> [Okuma Metni]
————
13 Mayıs 2020 00:45

Cam işçisi: Sendikamız Mehmet Kürtül'ün ölümüne niye iş cinayeti demiyor?

"İşverenin ve sendikamızın birlikte aldığı kararlar doğrultusunda görevinizi yerine getiriyorsunuz ve sonunda da ölüyorsunuz... Ve bu iş kazası sayılmıyor!"

Fotoğraf, Mehmet Kürtül'ün Facebook hesabından alınmıştır.

Paylaş

Aydın ŞAHİN
Cam İşçisi

Ah be Mehmet’im olmadı ama böyle...

Daha emekli olup köyde bahçe yapacaktık...

Sonra ortasında bir güzel sofra kurup şen şakrak şarkılar söyleyip eskileri yad edecek, tabii en sonunda senin olmazsa olmazın “Aldırma Gönül” şarkısını söyleyecektik avazımız çıktığı kadar bağırarak...

Kelimeler boğazımda düğümleniyor, çok sevdiğin ağabeyinin yanında rahat uyu can dostum, yoldaşım.

10 Mayıs, Anneler Günü’ydü...

Başta yüreği acı ile yanan, evlatlarını veya eşini kaybetmiş anneler olmak üzere, tüm annelerin bu kutsal günü kutlu olsun!

Bir cam işçisi olarak, bugünü yakın zamanda Kovid-19 sebebiyle hayatını kaybeden yoldaşımız, arkadaşımız Mehmet Kürtül’ün eşi ve ailesindeki tüm annelere ithafen kutlamak isterim...

Bildiğiniz üzere virüs ülkemizde kendini göstermeye başladığı gibi, hükümet bir dizi kararlar aldı. İlk alınan kararlar, toplum sağlığını korumak, virüsün etkilerini en aza indirmek yerine, virüsün ekonomiye etkilerini azaltmaya yönelik tedbirler idi.

Haliyle patronların, sermayedarların çıkarlarını korumaktı tek düşünceleri...
————
> [Görevler]
A) Cam işçisinin yazısında "Cam işçisi: Sendikamız" ile başlayıp "Facebook hesabından alınmıştır." sözlerine kadar uzanan bölümü, "iş kazası" yerine "iş cinayeti" koyarak değiştirip yeniden yaz.
B) Cam işçisinin yazısına göre hükümetin ilk kararları neyi hedefliyordu ve yazar bunu neye bağlıyor?
C) Cam işçisinin yazısını kaldığı yerden devam ettir.
Bu liste, yazıdan bağımsız ayrı bir malzemedir.

> [Gösterilen Bilgiler]
————
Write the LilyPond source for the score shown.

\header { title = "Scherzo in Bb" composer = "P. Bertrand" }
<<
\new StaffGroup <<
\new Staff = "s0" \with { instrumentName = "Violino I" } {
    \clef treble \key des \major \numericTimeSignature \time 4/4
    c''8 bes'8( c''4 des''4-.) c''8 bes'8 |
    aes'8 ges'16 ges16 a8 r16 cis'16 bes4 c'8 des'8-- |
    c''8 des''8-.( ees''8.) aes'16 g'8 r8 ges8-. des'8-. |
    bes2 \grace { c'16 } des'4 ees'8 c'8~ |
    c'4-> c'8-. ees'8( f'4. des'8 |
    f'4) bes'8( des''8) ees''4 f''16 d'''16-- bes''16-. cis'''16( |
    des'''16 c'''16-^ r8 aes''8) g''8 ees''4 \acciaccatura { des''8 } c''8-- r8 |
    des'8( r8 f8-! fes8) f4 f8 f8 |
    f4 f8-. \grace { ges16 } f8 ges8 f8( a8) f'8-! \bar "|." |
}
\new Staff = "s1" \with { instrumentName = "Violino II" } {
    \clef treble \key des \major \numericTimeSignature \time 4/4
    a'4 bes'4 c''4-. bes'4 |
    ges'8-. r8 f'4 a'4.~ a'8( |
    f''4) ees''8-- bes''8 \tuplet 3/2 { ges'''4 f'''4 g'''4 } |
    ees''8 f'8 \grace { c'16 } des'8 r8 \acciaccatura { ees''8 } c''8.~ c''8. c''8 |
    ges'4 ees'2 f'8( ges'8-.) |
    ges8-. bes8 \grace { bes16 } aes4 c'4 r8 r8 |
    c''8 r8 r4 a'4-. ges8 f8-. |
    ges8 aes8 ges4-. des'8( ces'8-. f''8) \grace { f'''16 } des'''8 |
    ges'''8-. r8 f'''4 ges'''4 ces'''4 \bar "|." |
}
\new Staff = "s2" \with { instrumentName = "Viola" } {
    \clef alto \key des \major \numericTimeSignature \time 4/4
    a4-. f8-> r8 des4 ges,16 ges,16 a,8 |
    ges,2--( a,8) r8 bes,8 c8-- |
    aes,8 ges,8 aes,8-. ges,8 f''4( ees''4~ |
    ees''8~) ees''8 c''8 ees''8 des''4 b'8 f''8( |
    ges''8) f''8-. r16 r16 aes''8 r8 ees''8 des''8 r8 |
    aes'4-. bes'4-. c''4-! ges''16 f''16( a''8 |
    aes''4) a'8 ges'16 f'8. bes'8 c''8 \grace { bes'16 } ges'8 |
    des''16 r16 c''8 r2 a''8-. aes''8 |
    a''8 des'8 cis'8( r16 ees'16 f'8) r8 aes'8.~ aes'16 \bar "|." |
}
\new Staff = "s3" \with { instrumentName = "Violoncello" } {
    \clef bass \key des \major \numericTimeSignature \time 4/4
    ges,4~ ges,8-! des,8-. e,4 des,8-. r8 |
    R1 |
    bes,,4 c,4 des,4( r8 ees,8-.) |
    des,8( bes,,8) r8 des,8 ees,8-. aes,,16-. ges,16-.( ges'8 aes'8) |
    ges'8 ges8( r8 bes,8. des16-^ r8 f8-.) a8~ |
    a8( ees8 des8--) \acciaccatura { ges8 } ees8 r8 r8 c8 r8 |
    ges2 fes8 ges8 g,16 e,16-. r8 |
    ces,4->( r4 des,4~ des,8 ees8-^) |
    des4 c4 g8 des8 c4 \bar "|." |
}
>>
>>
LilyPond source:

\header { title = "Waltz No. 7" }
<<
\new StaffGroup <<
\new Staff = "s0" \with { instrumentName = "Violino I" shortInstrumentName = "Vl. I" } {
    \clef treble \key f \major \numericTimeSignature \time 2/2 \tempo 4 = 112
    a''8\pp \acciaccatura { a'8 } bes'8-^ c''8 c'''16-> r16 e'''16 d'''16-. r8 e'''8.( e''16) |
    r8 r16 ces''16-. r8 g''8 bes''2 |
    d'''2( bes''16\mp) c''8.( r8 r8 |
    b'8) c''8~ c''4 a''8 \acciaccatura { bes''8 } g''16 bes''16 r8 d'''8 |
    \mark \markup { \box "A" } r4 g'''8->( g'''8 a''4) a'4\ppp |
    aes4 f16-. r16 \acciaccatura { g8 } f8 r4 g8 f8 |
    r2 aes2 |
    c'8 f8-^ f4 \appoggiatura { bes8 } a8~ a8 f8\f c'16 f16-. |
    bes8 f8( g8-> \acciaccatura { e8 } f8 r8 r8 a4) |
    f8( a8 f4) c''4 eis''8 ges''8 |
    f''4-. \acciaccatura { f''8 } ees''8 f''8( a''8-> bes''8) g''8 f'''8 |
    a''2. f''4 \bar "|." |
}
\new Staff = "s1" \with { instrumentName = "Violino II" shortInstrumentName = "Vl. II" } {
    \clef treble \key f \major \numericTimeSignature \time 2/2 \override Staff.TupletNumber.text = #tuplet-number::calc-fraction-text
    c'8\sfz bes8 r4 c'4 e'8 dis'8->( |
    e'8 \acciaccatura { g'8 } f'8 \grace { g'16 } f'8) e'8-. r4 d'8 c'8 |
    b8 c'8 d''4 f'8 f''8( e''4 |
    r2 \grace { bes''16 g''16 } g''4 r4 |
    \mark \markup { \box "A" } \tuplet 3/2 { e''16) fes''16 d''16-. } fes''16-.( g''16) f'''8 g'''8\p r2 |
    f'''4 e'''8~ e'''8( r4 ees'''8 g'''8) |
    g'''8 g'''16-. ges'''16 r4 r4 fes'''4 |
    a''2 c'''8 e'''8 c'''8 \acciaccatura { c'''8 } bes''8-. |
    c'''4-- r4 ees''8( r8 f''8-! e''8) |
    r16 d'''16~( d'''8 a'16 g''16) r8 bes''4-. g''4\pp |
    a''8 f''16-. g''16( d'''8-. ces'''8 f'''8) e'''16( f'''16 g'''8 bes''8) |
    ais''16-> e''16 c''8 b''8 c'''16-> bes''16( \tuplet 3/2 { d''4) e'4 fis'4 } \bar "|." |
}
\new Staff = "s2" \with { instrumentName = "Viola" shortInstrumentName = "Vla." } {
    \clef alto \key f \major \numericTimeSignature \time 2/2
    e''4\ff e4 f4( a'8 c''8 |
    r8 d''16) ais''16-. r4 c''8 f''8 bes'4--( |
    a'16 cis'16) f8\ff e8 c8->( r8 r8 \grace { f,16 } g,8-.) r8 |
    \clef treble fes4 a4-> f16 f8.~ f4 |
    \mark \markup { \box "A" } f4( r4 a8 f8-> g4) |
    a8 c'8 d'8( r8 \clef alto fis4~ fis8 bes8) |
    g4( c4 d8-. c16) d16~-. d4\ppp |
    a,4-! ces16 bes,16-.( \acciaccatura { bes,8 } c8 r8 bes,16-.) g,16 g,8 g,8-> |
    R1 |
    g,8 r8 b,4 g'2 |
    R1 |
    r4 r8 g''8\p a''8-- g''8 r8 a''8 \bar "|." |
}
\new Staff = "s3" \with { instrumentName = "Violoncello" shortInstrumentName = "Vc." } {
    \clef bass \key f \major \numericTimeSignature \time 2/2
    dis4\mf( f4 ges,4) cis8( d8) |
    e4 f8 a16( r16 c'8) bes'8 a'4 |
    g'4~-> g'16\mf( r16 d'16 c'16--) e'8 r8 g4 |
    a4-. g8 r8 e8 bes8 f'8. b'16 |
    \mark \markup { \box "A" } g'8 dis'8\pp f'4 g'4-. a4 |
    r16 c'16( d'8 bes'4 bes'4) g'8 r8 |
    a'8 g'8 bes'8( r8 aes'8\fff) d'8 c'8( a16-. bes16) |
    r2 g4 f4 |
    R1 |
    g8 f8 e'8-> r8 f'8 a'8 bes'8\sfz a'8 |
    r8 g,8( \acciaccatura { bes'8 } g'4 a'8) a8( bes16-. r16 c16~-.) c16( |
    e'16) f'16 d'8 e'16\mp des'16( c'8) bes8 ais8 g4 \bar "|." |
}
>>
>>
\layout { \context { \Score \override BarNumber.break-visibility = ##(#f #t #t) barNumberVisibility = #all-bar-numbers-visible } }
————
> [Cevaplar]
A)
Cam işçisi: Sendikamız Mehmet Kürtül'ün ölümüne niye iş cinayeti demiyor?

"İşverenin ve sendikamızın birlikte aldığı kararlar doğrultusunda görevinizi yerine getiriyorsunuz ve sonunda da ölüyorsunuz... Ve bu iş cinayeti sayılmıyor!"

Fotoğraf, Mehmet Kürtül'ün Facebook hesabından alınmıştır.

B) İlk kararlar toplum sağlığını korumak yerine ekonomik etkileri azaltmaya yönelikti. Yazara göre bunun nedeni, tek düşüncenin patronların ve sermayedarların çıkarlarını korumak olmasıydı.

C)
İlk yaptıkları iş bir genelge ile “Evde kal” deyip çalışmak zorunda bırakılan işçilerin hayatını kaybetmesi durumunda, sermayedarların etkilenmemesi için Kovid-19’dan hayatını kaybedecek işçilerin, iş kazası kapsamında değerlendirilmemesi oldu!

Oysaki güneşin balçıkla sıvanamayacağı gerçeği gibi, bu da bir gerçek ki; temassız yaşamanın imkansız olduğu birçok işyerinde mutlaka bu illete maruz kalacaktı işçiler...

Bazı sendika ve konfederasyonları tenzih ederek söylemek gerekirse; birçok konuda olduğu gibi çalışanlar adına uygulamaların düzenlenmesinde, ‘Laf olsun diye’ söz söylemenin dışında, sesini yükseltmedi işçi sendikaları ve konfederasyonları.

Fakat ileri görüşlü(!) devlet yöneticilerimiz, perşembenin geleceğini çarşambadan bildiklerinden, buna göre tedbirlerini almışlardı bile! Ve sonunda birçok işyerinde olduğu gibi cam işçileri de Mehmet arkadaşımızın ölümü ile acı gerçeği yaşadı! Mehmet arkadaşımızın çalışırken bu virüse maruz kaldığı apaçık bir gerçektir ve bu nedenle ölüm nedeni de bir iş kazasıdır... Bugün değil ise ne zaman bu yanlış ve de hukuksuz uygulamalara karşı sesimiz yükselecek?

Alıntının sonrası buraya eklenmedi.